• [Extracted records]
########################################
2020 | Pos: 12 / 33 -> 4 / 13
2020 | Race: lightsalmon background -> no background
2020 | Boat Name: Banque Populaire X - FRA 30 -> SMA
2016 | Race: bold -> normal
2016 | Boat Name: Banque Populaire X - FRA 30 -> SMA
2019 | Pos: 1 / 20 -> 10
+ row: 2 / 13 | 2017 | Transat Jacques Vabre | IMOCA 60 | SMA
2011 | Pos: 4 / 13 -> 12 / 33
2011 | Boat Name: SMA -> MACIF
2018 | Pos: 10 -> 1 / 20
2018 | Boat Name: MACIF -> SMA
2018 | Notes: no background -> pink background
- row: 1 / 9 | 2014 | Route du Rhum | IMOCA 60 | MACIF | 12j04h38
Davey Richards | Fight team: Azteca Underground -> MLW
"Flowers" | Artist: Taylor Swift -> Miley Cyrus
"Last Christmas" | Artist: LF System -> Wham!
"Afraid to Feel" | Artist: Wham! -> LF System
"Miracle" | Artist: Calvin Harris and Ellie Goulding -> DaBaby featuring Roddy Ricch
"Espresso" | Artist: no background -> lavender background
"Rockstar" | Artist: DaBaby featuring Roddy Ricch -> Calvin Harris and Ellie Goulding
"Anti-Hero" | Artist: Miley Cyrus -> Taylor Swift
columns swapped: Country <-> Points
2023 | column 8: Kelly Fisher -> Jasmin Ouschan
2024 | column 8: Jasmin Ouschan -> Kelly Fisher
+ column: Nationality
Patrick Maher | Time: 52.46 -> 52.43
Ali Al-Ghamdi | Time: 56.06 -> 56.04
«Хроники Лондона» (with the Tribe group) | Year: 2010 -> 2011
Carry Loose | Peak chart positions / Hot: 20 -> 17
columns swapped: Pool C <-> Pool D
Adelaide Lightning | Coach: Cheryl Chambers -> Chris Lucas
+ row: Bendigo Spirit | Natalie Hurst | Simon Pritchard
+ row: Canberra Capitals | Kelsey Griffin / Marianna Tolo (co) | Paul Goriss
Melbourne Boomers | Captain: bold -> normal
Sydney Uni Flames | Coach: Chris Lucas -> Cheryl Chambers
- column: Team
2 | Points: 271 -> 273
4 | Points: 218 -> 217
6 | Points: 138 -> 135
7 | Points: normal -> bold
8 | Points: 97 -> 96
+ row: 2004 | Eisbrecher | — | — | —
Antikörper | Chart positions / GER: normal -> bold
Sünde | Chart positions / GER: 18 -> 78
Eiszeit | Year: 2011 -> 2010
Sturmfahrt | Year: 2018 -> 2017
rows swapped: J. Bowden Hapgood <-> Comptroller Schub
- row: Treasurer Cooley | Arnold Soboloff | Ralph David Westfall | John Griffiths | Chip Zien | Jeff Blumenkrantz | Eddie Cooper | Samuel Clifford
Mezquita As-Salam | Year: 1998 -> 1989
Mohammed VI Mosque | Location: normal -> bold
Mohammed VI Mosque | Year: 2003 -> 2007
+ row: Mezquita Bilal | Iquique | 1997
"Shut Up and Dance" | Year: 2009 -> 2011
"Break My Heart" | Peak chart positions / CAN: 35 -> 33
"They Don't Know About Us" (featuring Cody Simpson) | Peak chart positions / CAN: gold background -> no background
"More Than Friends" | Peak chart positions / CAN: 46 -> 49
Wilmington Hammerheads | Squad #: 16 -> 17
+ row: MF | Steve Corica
########################################
• [To do] How many lines in the rows contain the word "Wham"? Reply with the number only.

• [Result of the exercise] 2